Kruse and the other 99 women, chosen from hundreds of nominations this year, come from cities and towns across the Commonwealth and each will be recognized for their outstanding contributions to their organizations and communities in a ceremony on Wednesday, May 19 from 1 p.m. to 4 p.m., in the Great Hall at the State House in Boston.

Kruse said she's done quite a bit of volunteer work since her teen years wherever she's lived. Since moving to Belmont in 1995, she's spent countless hours helping Belmont be an environmentally responsible community and conserve its natural resources.

Through her work as one of the co-chairman of Sustainable Belmont, Kruse was instrumental in bringing the town's Climate Action Plan to fruition.
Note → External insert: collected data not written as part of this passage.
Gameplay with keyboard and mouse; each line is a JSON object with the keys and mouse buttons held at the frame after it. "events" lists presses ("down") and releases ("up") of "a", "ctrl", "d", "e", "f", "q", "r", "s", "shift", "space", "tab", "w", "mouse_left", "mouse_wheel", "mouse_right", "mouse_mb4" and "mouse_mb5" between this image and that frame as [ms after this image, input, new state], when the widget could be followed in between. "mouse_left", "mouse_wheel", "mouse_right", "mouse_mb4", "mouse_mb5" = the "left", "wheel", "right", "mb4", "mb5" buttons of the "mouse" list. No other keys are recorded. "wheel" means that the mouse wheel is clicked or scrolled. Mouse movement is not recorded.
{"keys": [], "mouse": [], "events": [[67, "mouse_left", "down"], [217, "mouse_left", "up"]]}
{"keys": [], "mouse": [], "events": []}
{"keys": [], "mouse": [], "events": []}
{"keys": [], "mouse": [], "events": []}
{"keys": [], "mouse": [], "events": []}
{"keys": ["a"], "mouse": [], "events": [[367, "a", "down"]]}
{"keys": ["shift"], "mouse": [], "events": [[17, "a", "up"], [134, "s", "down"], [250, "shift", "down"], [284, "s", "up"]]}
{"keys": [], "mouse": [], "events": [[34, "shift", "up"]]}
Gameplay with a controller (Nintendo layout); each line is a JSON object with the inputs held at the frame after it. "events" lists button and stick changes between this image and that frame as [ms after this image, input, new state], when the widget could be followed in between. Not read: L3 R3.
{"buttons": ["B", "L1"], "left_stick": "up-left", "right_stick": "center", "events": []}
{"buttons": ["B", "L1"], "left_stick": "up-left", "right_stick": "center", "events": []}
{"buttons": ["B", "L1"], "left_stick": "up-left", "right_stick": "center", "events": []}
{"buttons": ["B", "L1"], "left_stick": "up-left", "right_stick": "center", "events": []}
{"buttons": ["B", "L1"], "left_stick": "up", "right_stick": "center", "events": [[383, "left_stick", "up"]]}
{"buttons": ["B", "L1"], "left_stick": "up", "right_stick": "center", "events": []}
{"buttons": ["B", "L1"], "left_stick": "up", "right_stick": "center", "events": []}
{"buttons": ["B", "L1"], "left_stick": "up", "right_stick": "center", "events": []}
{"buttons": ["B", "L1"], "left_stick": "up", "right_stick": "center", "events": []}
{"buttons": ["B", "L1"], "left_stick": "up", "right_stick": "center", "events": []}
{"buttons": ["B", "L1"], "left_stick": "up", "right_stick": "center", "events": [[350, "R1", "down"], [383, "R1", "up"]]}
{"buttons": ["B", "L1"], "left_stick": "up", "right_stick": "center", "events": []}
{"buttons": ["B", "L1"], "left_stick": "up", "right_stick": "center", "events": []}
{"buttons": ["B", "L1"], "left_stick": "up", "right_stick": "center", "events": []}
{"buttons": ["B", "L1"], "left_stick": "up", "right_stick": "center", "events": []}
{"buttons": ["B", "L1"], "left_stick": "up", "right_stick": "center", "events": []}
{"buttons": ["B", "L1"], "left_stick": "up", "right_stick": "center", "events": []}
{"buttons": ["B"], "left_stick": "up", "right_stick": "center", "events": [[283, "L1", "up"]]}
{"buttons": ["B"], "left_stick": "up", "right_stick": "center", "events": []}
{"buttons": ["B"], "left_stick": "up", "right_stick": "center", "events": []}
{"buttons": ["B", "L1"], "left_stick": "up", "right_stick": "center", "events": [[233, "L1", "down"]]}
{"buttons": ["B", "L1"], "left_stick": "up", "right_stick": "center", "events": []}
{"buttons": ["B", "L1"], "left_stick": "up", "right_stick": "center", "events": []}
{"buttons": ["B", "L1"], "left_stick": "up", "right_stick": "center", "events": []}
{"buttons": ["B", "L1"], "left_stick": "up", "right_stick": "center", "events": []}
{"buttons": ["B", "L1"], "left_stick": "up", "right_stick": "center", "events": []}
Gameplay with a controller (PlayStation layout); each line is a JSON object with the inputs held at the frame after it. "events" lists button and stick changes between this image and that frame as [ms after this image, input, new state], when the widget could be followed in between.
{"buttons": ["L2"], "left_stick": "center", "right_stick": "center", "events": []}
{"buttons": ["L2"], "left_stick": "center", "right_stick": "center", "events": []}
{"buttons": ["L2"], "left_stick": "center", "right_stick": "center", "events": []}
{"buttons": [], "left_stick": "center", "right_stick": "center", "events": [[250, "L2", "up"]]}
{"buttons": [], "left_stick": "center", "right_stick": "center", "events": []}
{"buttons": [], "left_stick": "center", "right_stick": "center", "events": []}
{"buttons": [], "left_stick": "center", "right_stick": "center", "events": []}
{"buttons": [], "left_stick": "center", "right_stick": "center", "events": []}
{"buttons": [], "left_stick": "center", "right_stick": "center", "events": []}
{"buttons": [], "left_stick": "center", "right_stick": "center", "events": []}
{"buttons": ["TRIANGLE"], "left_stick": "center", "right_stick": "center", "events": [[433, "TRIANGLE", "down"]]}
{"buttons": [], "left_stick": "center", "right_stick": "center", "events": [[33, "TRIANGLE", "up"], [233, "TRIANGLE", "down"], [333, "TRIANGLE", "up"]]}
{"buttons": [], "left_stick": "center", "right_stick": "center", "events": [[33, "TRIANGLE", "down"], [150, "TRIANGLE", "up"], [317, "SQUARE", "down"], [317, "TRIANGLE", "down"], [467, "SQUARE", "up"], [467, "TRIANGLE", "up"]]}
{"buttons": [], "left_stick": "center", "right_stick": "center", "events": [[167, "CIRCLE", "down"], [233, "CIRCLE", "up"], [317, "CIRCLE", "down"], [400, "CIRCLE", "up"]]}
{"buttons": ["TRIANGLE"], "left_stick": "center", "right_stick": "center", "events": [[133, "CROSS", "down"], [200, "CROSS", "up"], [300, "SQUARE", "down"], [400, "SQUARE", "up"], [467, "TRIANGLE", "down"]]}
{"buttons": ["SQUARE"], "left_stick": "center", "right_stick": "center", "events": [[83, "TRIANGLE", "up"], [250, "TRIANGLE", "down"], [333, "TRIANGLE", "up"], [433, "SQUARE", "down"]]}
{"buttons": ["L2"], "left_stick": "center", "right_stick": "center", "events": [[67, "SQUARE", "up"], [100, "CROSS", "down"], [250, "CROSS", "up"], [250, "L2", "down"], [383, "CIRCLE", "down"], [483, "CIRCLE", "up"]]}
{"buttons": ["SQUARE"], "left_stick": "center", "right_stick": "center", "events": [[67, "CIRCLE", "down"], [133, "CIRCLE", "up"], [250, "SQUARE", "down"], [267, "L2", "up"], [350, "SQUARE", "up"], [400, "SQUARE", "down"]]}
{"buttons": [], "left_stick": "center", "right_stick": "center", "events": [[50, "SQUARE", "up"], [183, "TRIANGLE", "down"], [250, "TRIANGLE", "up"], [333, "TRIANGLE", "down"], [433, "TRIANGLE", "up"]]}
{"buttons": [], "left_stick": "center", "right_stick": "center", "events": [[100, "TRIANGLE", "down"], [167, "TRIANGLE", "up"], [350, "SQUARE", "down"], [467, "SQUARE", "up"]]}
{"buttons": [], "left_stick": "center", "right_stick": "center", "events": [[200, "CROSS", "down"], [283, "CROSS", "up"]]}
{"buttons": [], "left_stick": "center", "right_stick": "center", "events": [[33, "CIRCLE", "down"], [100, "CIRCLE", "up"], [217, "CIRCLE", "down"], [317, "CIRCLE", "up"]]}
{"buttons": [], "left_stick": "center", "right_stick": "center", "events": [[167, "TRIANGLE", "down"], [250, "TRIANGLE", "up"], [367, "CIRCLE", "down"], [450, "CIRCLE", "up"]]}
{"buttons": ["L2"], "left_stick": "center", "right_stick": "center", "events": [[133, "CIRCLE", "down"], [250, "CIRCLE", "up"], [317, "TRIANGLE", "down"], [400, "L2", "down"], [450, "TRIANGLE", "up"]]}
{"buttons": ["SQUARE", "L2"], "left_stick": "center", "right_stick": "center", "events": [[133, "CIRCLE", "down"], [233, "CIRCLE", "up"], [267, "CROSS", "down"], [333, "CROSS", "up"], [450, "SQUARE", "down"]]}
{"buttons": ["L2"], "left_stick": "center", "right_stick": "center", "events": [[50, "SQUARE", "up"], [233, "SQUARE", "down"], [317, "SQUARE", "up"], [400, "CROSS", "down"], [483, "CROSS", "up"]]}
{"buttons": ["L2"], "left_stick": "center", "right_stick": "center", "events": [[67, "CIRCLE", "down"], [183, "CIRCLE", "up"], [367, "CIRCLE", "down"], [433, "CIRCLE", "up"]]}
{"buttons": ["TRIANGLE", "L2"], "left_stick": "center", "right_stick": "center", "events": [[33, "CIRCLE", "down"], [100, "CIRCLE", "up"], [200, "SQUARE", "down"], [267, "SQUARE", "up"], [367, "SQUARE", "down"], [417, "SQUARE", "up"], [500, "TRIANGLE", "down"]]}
The Board of Selectmen and Town Meeting endorsed one of the plan's major tenants which is to have the community reduce it's carbon imprint 80 percent by 2050.

Brownsberger said he is extremely impressed with Kruse's efforts to help the town environmentally.

"She carried Sustainable Belmont forward to progress," he said. "It took a tremendous amount of work and effort to get the Climate Action Plan moving."

 It makes sense to conserve our natural resources, Kruse said.

"We can't and shouldn't depend on government to do everything for us. We can have a say in how our town can thrive and get to know our neighbors at the same time," she said.

Currently, Kruse is still working with Sustainable Belmont but resigned her chair in February. She is a member of the Town of Belmont's Energy Committee and will attend the group's first meeting this week.

In addition, Kruse is a member of Massachusetts Climate Action Committee and a Town Meeting member representing Precinct 3. When she's not doing volunteer work for the town and state, Kruse works as the communications manager for Mass Audobon.

Kruse said she loves helping people get involved in Belmont's path to greater sustainability because it helps to strengthen the community.

"One of the continual strings in the volunteer work I've done is helping to empower people," she said. "So many people in Belmont care about the enviornment and our natural resources. They want to work toward maintaing a good quality of life here."

Kruse said being environmentally conscious has been a way of life for her since she was a child. She vividly remembers the first energy crisis in the 1970s when her father told her it was everyone's patriotic duty to conserve oil and support the president.

"That really stuck with me," Kruse said. "I've been aware of conserving resources ever since."

It's not that hard to do, she said, and if everyone took a small step it would collectively make a big difference.

Some of the steps people can take include buying compact flourescent light bulbs, have a free energy audit performed by Belmont's Municipal Light Department, buying a car with better gas mileage, walking or biking when suitable, carpooling with people, eating less meat, buying local food – particularly from June to October at the Belmont Farmer's Market which she helped found five years ago and, if people have children, participating in the walking school bus for the elementary schools where a parent walks a group of children to school each day.

For her part, Kruse recycles, has a garden in the summer so she can grow her own food, takes public transportatiion or walks whenever she can, hangs her laundry out to dry outside and added insulation, weather stripping to all windows and Energy Star appliances in her home.

"I love the attitude of the current 'Green' movement," Kruse said.

"There's a feeling of abundance to converving resources rather than a sense we're depriving ourselves,"  said Kruse.